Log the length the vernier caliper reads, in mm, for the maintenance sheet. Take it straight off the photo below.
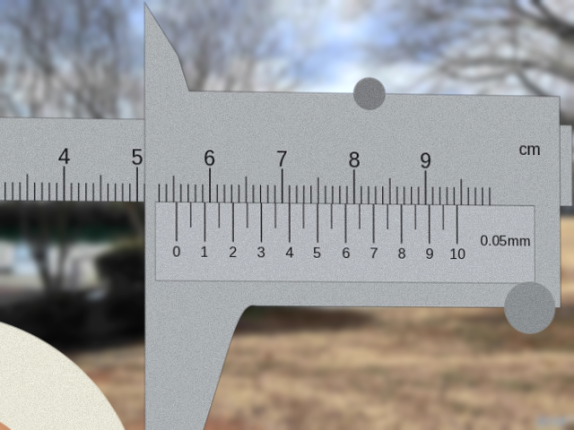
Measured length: 55.4 mm
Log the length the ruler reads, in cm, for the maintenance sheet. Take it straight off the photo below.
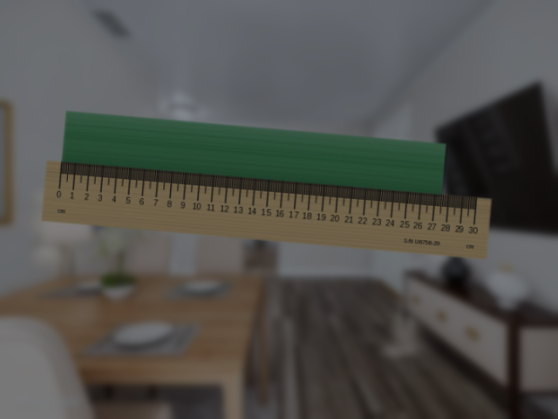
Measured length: 27.5 cm
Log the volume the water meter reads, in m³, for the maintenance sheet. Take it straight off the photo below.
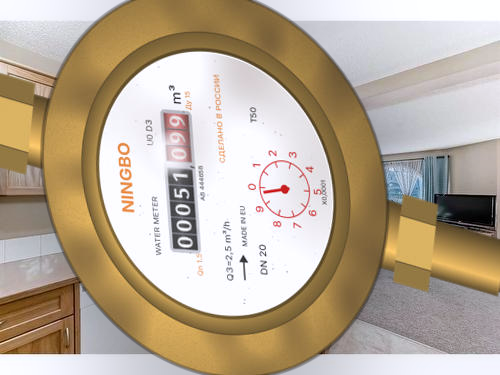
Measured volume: 51.0989 m³
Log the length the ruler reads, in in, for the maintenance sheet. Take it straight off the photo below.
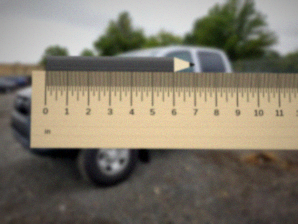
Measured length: 7 in
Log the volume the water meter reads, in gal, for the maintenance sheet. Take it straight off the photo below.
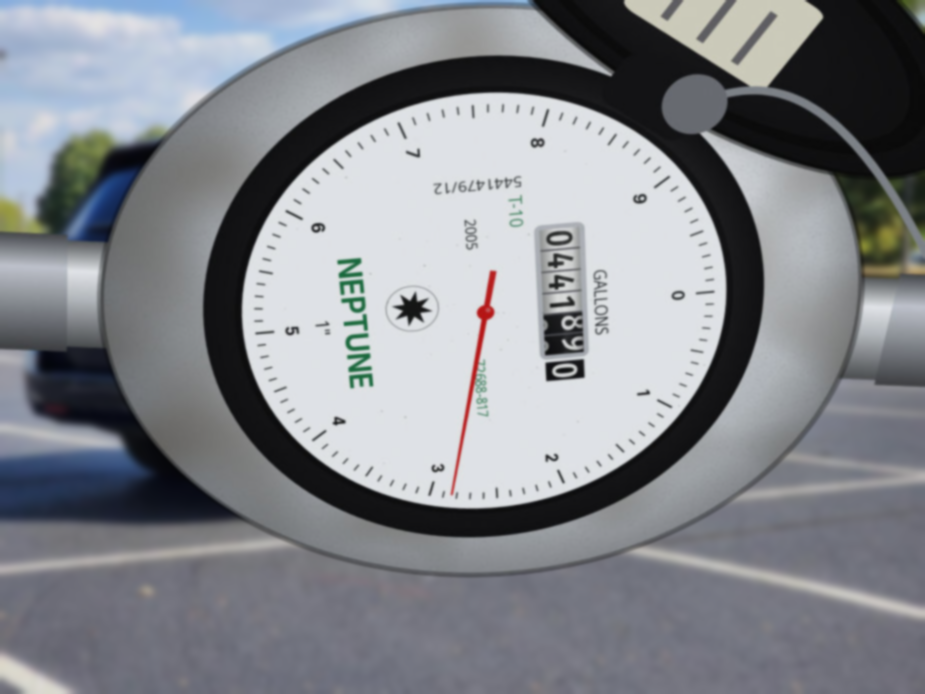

====

▶ **OPDRACHTEISEN**:
Zet de regels hierboven in een Markdown-tabel met de kolommen Nummer en Tekst, waarbij Nummer het rijnummer bevat en lege regels wegvallen. Laat de afbeeldingen alsjeblieft weg.

▶ **RESULTAAT OEFENING**:
| Nummer | Tekst |
|---|---|
| 1 | Log the length the vernier caliper reads, in mm, for the maintenance sheet. Take it straight off the photo below. |
| 2 | Measured length: 55.4 mm |
| 3 | Log the length the ruler reads, in cm, for the maintenance sheet. Take it straight off the photo below. |
| 4 | Measured length: 27.5 cm |
| 5 | Log the volume the water meter reads, in m³, for the maintenance sheet. Take it straight off the photo below. |
| 6 | Measured volume: 51.0989 m³ |
| 7 | Log the length the ruler reads, in in, for the maintenance sheet. Take it straight off the photo below. |
| 8 | Measured length: 7 in |
| 9 | Log the volume the water meter reads, in gal, for the maintenance sheet. Take it straight off the photo below. |